- **Instructions for the task**: Repeat verbatim, and only, the lines of the data below, beginning at the line that contains "nichole@tenbridgecommunications.com" and stopping after the line that contains "Reach is a non-regulatory".

++++++++++++++++++++

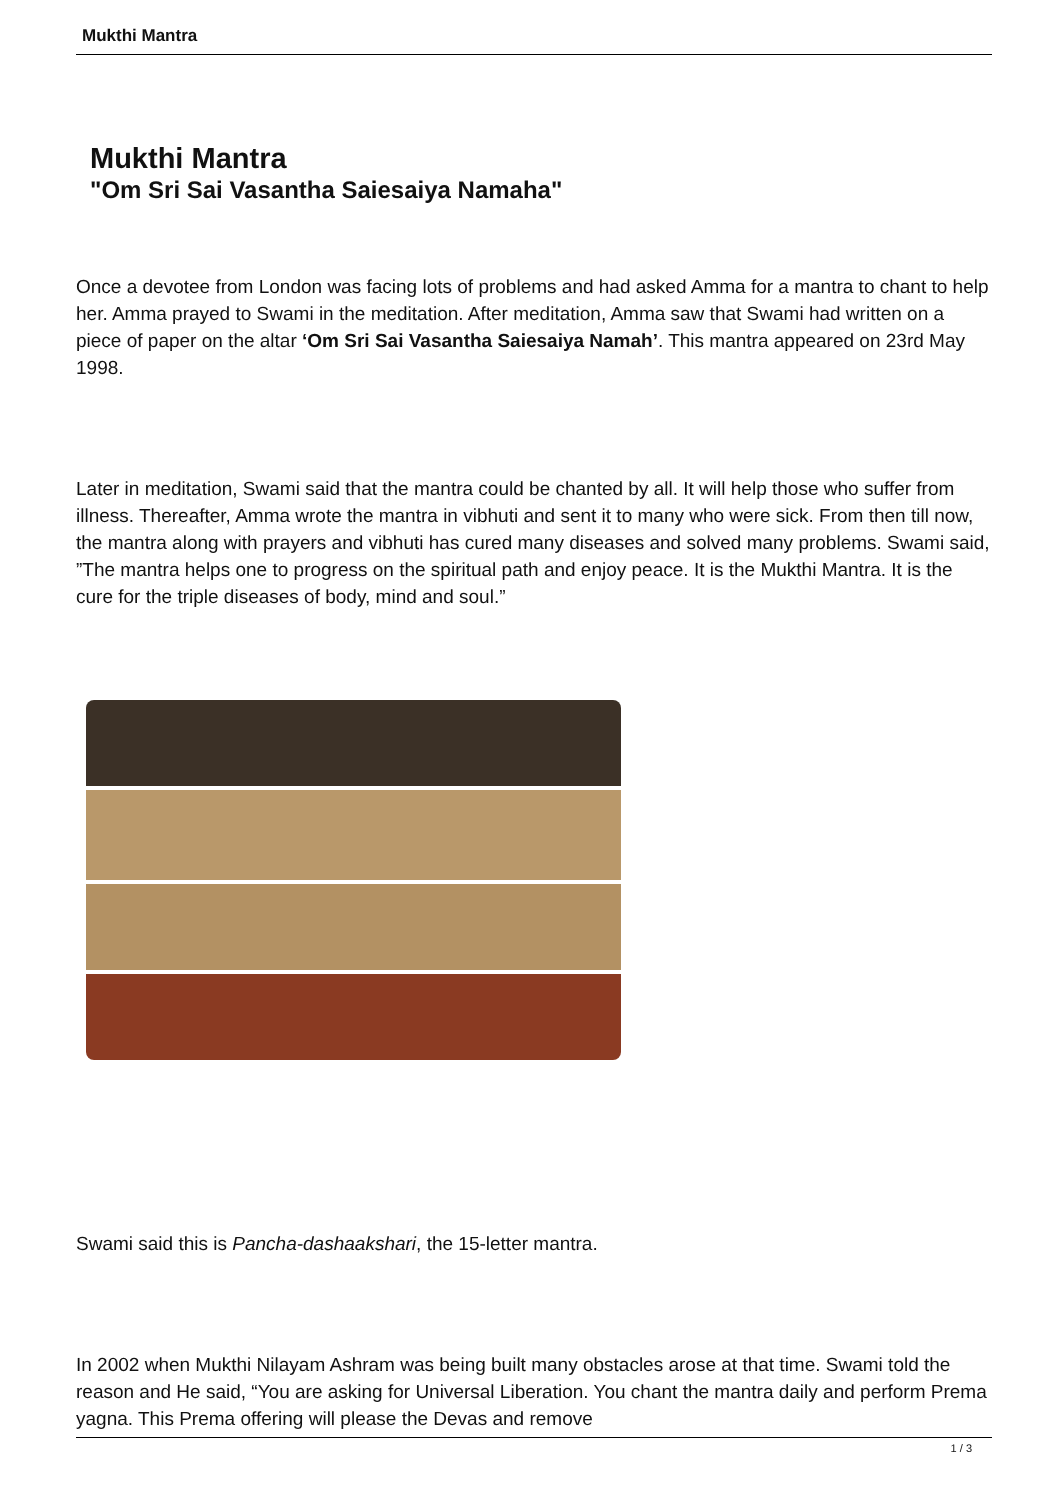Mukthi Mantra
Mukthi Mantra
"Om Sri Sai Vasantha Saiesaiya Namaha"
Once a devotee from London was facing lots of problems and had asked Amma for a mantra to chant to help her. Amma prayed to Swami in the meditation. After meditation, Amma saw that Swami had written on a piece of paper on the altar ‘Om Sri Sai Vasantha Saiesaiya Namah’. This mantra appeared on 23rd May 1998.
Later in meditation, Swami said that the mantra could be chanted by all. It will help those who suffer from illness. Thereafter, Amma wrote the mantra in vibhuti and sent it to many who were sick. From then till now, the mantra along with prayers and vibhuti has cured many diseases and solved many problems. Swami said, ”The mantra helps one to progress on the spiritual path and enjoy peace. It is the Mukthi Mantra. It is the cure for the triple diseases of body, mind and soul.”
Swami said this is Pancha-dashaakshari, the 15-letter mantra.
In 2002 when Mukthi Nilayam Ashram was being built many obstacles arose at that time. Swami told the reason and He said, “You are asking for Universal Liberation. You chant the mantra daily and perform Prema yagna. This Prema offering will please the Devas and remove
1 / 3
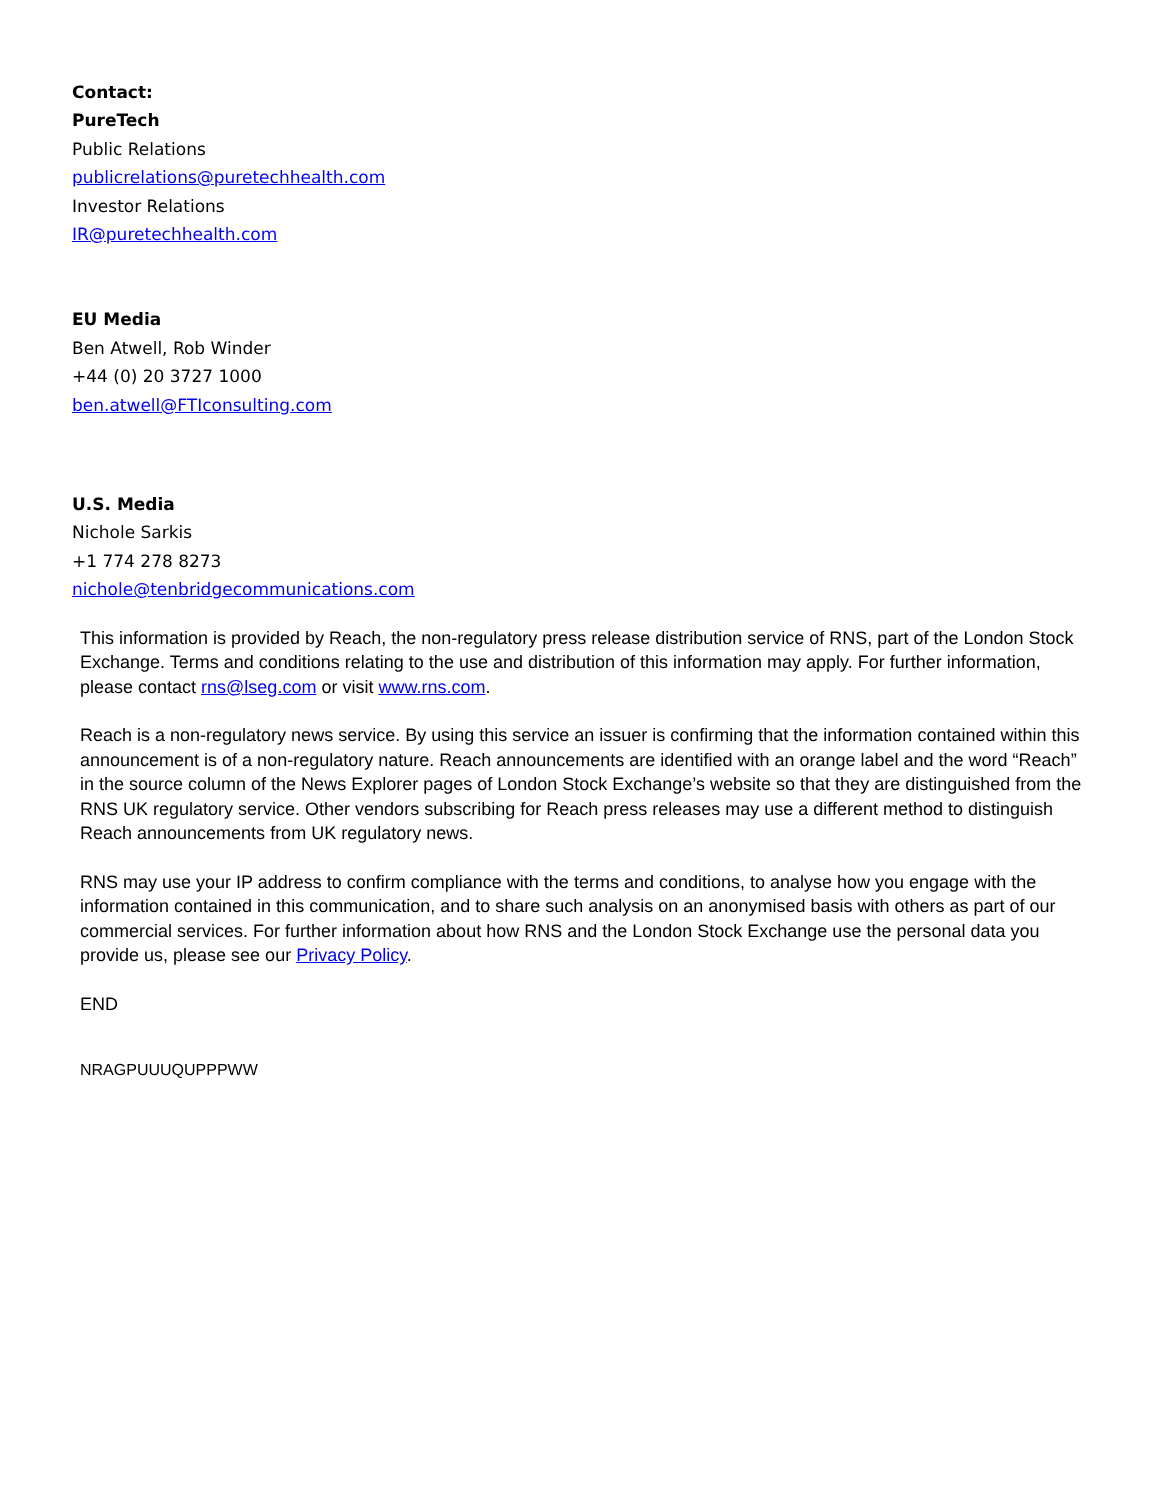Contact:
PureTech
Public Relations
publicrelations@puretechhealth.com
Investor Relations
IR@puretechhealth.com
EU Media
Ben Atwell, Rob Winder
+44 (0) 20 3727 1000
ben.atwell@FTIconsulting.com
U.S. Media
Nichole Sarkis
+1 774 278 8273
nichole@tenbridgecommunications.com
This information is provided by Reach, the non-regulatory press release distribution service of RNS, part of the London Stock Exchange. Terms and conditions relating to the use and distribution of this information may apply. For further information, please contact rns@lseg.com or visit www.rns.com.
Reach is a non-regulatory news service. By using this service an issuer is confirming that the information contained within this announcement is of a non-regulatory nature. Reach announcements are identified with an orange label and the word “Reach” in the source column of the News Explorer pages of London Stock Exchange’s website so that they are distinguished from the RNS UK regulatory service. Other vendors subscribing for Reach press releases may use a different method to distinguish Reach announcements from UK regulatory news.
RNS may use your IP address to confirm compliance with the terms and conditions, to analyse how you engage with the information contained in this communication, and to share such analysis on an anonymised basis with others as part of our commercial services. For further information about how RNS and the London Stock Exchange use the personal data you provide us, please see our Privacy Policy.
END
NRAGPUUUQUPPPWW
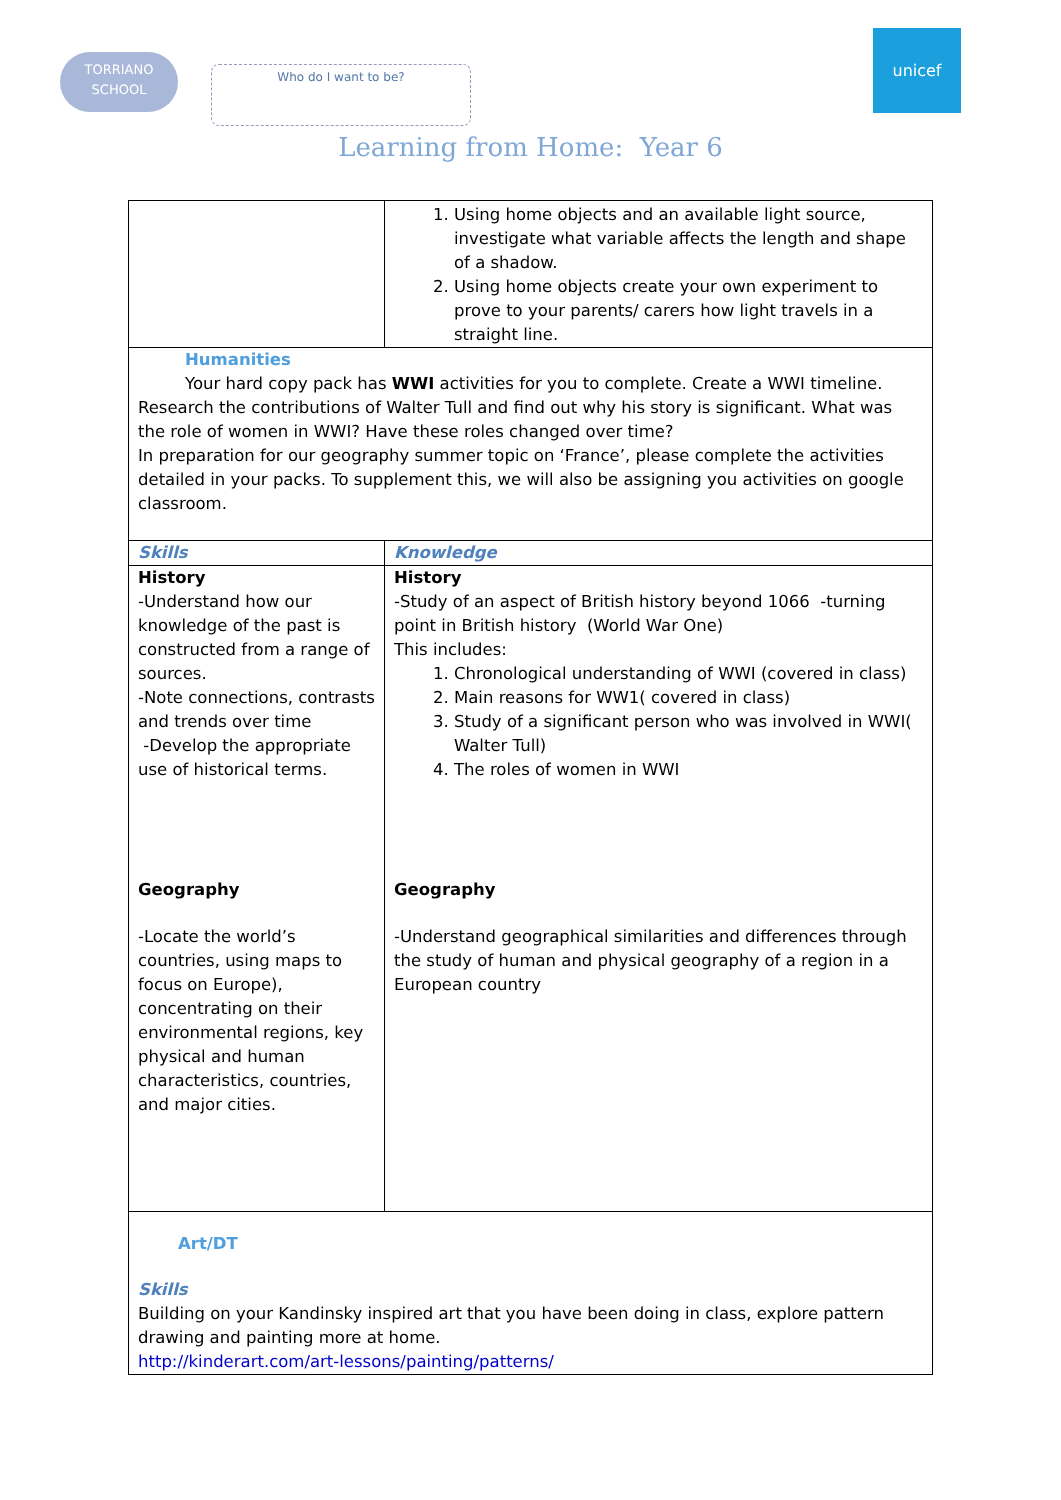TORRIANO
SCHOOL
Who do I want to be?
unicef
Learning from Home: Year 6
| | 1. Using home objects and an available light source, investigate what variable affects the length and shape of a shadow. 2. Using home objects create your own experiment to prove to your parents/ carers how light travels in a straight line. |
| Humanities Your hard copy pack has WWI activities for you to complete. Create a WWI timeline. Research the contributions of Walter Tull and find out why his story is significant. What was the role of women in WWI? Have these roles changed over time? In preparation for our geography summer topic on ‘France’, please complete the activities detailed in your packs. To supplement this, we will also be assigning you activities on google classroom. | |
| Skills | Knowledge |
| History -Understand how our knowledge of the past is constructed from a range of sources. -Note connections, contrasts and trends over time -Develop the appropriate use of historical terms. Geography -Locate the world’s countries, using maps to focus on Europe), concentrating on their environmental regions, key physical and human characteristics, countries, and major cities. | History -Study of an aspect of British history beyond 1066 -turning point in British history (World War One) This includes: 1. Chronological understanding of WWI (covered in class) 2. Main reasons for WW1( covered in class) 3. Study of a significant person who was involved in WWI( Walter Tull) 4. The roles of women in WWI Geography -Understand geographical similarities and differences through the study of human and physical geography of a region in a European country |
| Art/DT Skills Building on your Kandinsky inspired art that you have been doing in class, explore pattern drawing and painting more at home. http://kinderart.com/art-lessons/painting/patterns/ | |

++++++++++++++++++++

- **Exercise output**:
nichole@tenbridgecommunications.com
This information is provided by Reach, the non-regulatory press release distribution service of RNS, part of the London Stock Exchange. Terms and conditions relating to the use and distribution of this information may apply. For further information, please contact rns@lseg.com or visit www.rns.com.
Reach is a non-regulatory news service. By using this service an issuer is confirming that the information contained within this announcement is of a non-regulatory nature. Reach announcements are identified with an orange label and the word “Reach” in the source column of the News Explorer pages of London Stock Exchange’s website so that they are distinguished from the RNS UK regulatory service. Other vendors subscribing for Reach press releases may use a different method to distinguish Reach announcements from UK regulatory news.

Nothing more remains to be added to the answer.